[해외 DS] “빌보드 HOT 100”, 이제는 인공지능으로 예측한다?

매일 쏟아지는 신곡들, 97% 정확도로 히트곡 예측하는 AI 등장 신경과학과 인공지능의 만남으로 이뤄낸 혁신 일각에선 적은 표본 수, 웨어러블 기기의 한계, 윤리성 문제 등 연구에 대한 지적도

10
pabii research

[해외DS]는 해외 유수의 데이터 사이언스 전문지들에서 전하는 업계 전문가들의 의견을 담았습니다. 저희 데이터 사이언스 경영 연구소 (MDSA R&D)에서 영어 원문 공개 조건으로 콘텐츠 제휴가 진행 중입니다.


매일 새로운 곡은 셀 수 없이 쏟아지는 가운데, 최근 어떤 곡이 이른바 ‘빌보드 차트’에 오르게 될지 예측하는 AI 알고리즘이 공개돼 세간의 주목을 받고 있다.

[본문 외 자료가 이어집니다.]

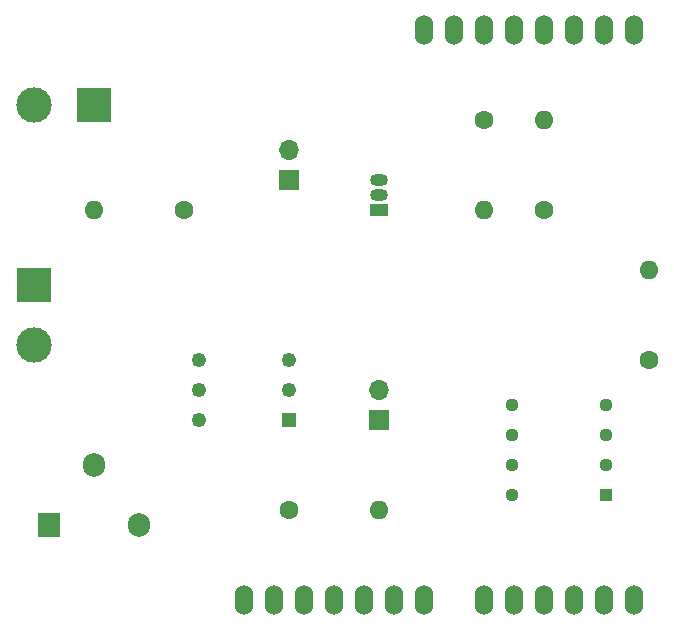
<source format=gbr>
%TF.GenerationSoftware,KiCad,Pcbnew,(5.1.9)-1*%
%TF.CreationDate,2021-05-12T10:09:58-03:00*%
%TF.ProjectId,esquematico,65737175-656d-4617-9469-636f2e6b6963,rev?*%
%TF.SameCoordinates,Original*%
%TF.FileFunction,Soldermask,Top*%
%TF.FilePolarity,Negative*%
%FSLAX46Y46*%
G04 Gerber Fmt 4.6, Leading zero omitted, Abs format (unit mm)*
G04 Created by KiCad (PCBNEW (5.1.9)-1) date 2021-05-12 10:09:58*
%MOMM*%
%LPD*%
G01*
G04 APERTURE LIST*
%ADD10O,1.905000X2.000000*%
%ADD11R,1.905000X2.000000*%
%ADD12C,3.000000*%
%ADD13R,3.000000X3.000000*%
%ADD14O,1.524000X2.540000*%
%ADD15C,1.248000*%
%ADD16R,1.248000X1.248000*%
%ADD17O,1.700000X1.700000*%
%ADD18R,1.700000X1.700000*%
%ADD19O,1.600000X1.600000*%
%ADD20C,1.600000*%
%ADD21R,1.500000X1.050000*%
%ADD22O,1.500000X1.050000*%
%ADD23R,1.130000X1.130000*%
%ADD24C,1.130000*%
G04 APERTURE END LIST*
D10*
%TO.C,Q2*%
X63500000Y-77470000D03*
X59690000Y-72390000D03*
D11*
X55880000Y-77470000D03*
%TD*%
D12*
%TO.C,AC*%
X54610000Y-62230000D03*
D13*
X54610000Y-57150000D03*
%TD*%
D14*
%TO.C,S11*%
X72390000Y-83820000D03*
X74930000Y-83820000D03*
X77470000Y-83820000D03*
X82550000Y-83820000D03*
X80010000Y-83820000D03*
X85090000Y-83820000D03*
X87630000Y-83820000D03*
X92710000Y-83820000D03*
X95250000Y-83820000D03*
X100330000Y-83820000D03*
X97790000Y-83820000D03*
X102870000Y-83820000D03*
X105410000Y-83820000D03*
X92710000Y-35560000D03*
X90170000Y-35560000D03*
X87630000Y-35560000D03*
X95250000Y-35560000D03*
X97790000Y-35560000D03*
X100330000Y-35560000D03*
X102870000Y-35560000D03*
X105410000Y-35560000D03*
%TD*%
D15*
%TO.C,U1*%
X68580000Y-68580000D03*
X68580000Y-66040000D03*
X68580000Y-63500000D03*
X76200000Y-63500000D03*
X76200000Y-66040000D03*
D16*
X76200000Y-68580000D03*
%TD*%
D17*
%TO.C,TH1*%
X83820000Y-66040000D03*
D18*
X83820000Y-68580000D03*
%TD*%
D17*
%TO.C,SW1*%
X76200000Y-45720000D03*
D18*
X76200000Y-48260000D03*
%TD*%
D19*
%TO.C,R5*%
X59690000Y-50800000D03*
D20*
X67310000Y-50800000D03*
%TD*%
D19*
%TO.C,R3*%
X92710000Y-50800000D03*
D20*
X92710000Y-43180000D03*
%TD*%
D19*
%TO.C,R2*%
X97790000Y-43180000D03*
D20*
X97790000Y-50800000D03*
%TD*%
D19*
%TO.C,R1*%
X106680000Y-55880000D03*
D20*
X106680000Y-63500000D03*
%TD*%
D21*
%TO.C,Q1*%
X83820000Y-50800000D03*
D22*
X83820000Y-48260000D03*
X83820000Y-49530000D03*
%TD*%
D13*
%TO.C,R4(Aquecedor)1*%
X59690000Y-41910000D03*
D12*
X54610000Y-41910000D03*
%TD*%
D23*
%TO.C,U1A1A1*%
X103030000Y-74930000D03*
D24*
X103030000Y-72390000D03*
X103030000Y-69850000D03*
X103030000Y-67310000D03*
X95090000Y-67310000D03*
X95090000Y-69850000D03*
X95090000Y-72390000D03*
X95090000Y-74930000D03*
%TD*%
D20*
%TO.C,R6*%
X76200000Y-76200000D03*
D19*
X83820000Y-76200000D03*
%TD*%
M02*

</source>
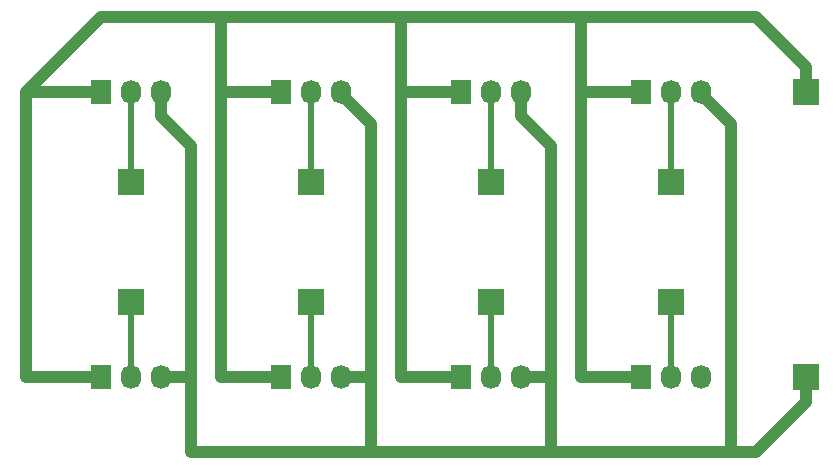
<source format=gbr>
G04 #@! TF.FileFunction,Copper,L1,Top,Signal*
%FSLAX46Y46*%
G04 Gerber Fmt 4.6, Leading zero omitted, Abs format (unit mm)*
G04 Created by KiCad (PCBNEW 4.0.4-stable) date Friday, November 04, 2016 'PMt' 11:06:29 PM*
%MOMM*%
%LPD*%
G01*
G04 APERTURE LIST*
%ADD10C,0.100000*%
%ADD11R,2.235200X2.235200*%
%ADD12R,1.727200X2.032000*%
%ADD13O,1.727200X2.032000*%
%ADD14C,1.000000*%
%ADD15C,0.250000*%
%ADD16C,0.500000*%
G04 APERTURE END LIST*
D10*
D11*
X215900000Y-111760000D03*
D12*
X201930000Y-111760000D03*
D13*
X204470000Y-111760000D03*
X207010000Y-111760000D03*
D11*
X204470000Y-105410000D03*
D12*
X186690000Y-111760000D03*
D13*
X189230000Y-111760000D03*
X191770000Y-111760000D03*
D11*
X189230000Y-105410000D03*
D12*
X171450000Y-111760000D03*
D13*
X173990000Y-111760000D03*
X176530000Y-111760000D03*
D11*
X173990000Y-105410000D03*
D12*
X156210000Y-111760000D03*
D13*
X158750000Y-111760000D03*
X161290000Y-111760000D03*
D11*
X158750000Y-105410000D03*
D12*
X201930000Y-87630000D03*
D13*
X204470000Y-87630000D03*
X207010000Y-87630000D03*
D11*
X204470000Y-95250000D03*
D12*
X186690000Y-87630000D03*
D13*
X189230000Y-87630000D03*
X191770000Y-87630000D03*
D11*
X189230000Y-95250000D03*
D12*
X171450000Y-87630000D03*
D13*
X173990000Y-87630000D03*
X176530000Y-87630000D03*
D11*
X173990000Y-95250000D03*
D12*
X156210000Y-87630000D03*
D13*
X158750000Y-87630000D03*
X161290000Y-87630000D03*
D11*
X158750000Y-95250000D03*
X215900000Y-87630000D03*
D14*
X179070000Y-90322400D02*
X179070000Y-111760000D01*
X179070000Y-111760000D02*
X179070000Y-118110000D01*
X176530000Y-111760000D02*
X179070000Y-111760000D01*
X194310000Y-118110000D02*
X179070000Y-118110000D01*
X179070000Y-118110000D02*
X176530000Y-118110000D01*
X176530000Y-87630000D02*
X176530000Y-87782400D01*
X176530000Y-87782400D02*
X179070000Y-90322400D01*
X163830000Y-92186000D02*
X163830000Y-111760000D01*
X163830000Y-111760000D02*
X163830000Y-118110000D01*
X161290000Y-111760000D02*
X163830000Y-111760000D01*
X176530000Y-118110000D02*
X163830000Y-118110000D01*
X161290000Y-89646000D02*
X163830000Y-92186000D01*
X161290000Y-87630000D02*
X161290000Y-89646000D01*
X209550000Y-90322400D02*
X209550000Y-118110000D01*
X207010000Y-87630000D02*
X207010000Y-87782400D01*
X207010000Y-87782400D02*
X209550000Y-90322400D01*
X194310000Y-92186000D02*
X194310000Y-111760000D01*
X194310000Y-111760000D02*
X194310000Y-118110000D01*
X191770000Y-111760000D02*
X194310000Y-111760000D01*
X211667600Y-118110000D02*
X194310000Y-118110000D01*
X191770000Y-87630000D02*
X191770000Y-89646000D01*
X191770000Y-89646000D02*
X194310000Y-92186000D01*
X215900000Y-111760000D02*
X215900000Y-113877600D01*
X215900000Y-113877600D02*
X211667600Y-118110000D01*
D15*
X215900000Y-113127600D02*
X215900000Y-111760000D01*
D14*
X196850000Y-111760000D02*
X196850000Y-87630000D01*
X196850000Y-87630000D02*
X196850000Y-81280000D01*
X201930000Y-87630000D02*
X196850000Y-87630000D01*
X211667600Y-81280000D02*
X196850000Y-81280000D01*
X196850000Y-81280000D02*
X181610000Y-81280000D01*
X201930000Y-111760000D02*
X196850000Y-111760000D01*
X181610000Y-111760000D02*
X181610000Y-87630000D01*
X181610000Y-87630000D02*
X181610000Y-81280000D01*
X186690000Y-87630000D02*
X181610000Y-87630000D01*
X181610000Y-81280000D02*
X166370000Y-81280000D01*
X186690000Y-111760000D02*
X181610000Y-111760000D01*
X166370000Y-111760000D02*
X166370000Y-87630000D01*
X166370000Y-87630000D02*
X166370000Y-81280000D01*
X171450000Y-87630000D02*
X166370000Y-87630000D01*
X166370000Y-81280000D02*
X156210000Y-81280000D01*
X171450000Y-111760000D02*
X166370000Y-111760000D01*
X156210000Y-87630000D02*
X149860000Y-87630000D01*
X149860000Y-111760000D02*
X156210000Y-111760000D01*
X149860000Y-87630000D02*
X149860000Y-111760000D01*
X156210000Y-81280000D02*
X149860000Y-87630000D01*
X215900000Y-87630000D02*
X215900000Y-85512400D01*
X215900000Y-85512400D02*
X211667600Y-81280000D01*
D16*
X204470000Y-105410000D02*
X204470000Y-111760000D01*
X189230000Y-111760000D02*
X189230000Y-105410000D01*
X173990000Y-111760000D02*
X173990000Y-105410000D01*
X158750000Y-105410000D02*
X158750000Y-111760000D01*
X204470000Y-87630000D02*
X204470000Y-95250000D01*
X189230000Y-95250000D02*
X189230000Y-87630000D01*
X173990000Y-87630000D02*
X173990000Y-95250000D01*
X158750000Y-95250000D02*
X158750000Y-93632400D01*
X158750000Y-93632400D02*
X158750000Y-87630000D01*
D15*
X158750000Y-95250000D02*
X158750000Y-93882400D01*
M02*

</source>
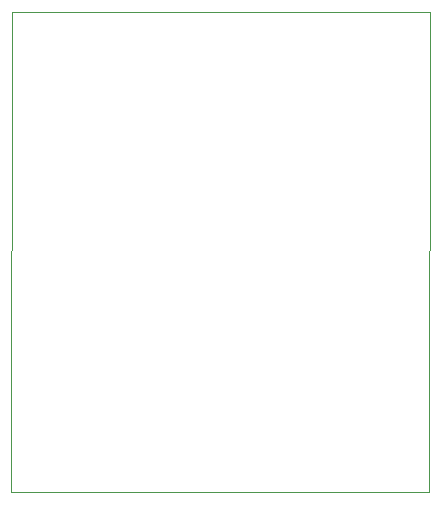
<source format=gm1>
%TF.GenerationSoftware,KiCad,Pcbnew,8.0.9-8.0.9-0~ubuntu20.04.1*%
%TF.CreationDate,2025-05-17T12:19:42+02:00*%
%TF.ProjectId,Buch_ESP32_1_Kap9_ESP_Standard,42756368-5f45-4535-9033-325f315f4b61,rev?*%
%TF.SameCoordinates,Original*%
%TF.FileFunction,Profile,NP*%
%FSLAX46Y46*%
G04 Gerber Fmt 4.6, Leading zero omitted, Abs format (unit mm)*
G04 Created by KiCad (PCBNEW 8.0.9-8.0.9-0~ubuntu20.04.1) date 2025-05-17 12:19:42*
%MOMM*%
%LPD*%
G01*
G04 APERTURE LIST*
%TA.AperFunction,Profile*%
%ADD10C,0.100000*%
%TD*%
G04 APERTURE END LIST*
D10*
X133816000Y-91184000D02*
X169164000Y-91184000D01*
X133731000Y-131826000D02*
X169113200Y-131826000D01*
X169164000Y-91184000D02*
X169113200Y-131826000D01*
X133816000Y-91184000D02*
X133731000Y-131826000D01*
M02*

</source>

지난 6월 클레어몬트 대학교 신경경제대학원 폴 잭 교수가 발표한 ‘신경생리학 및 머신러닝을 활용한 정확한 히트곡 예측’에 따르면, 청취자의 뇌 활동 데이터 기반의 비선형 패턴매칭(non-linear pattern matching) 알고리즘을 활용해 노래가 히트할지 여부를 97%의 정확도로 예측할 수 있는 것으로 나타났다.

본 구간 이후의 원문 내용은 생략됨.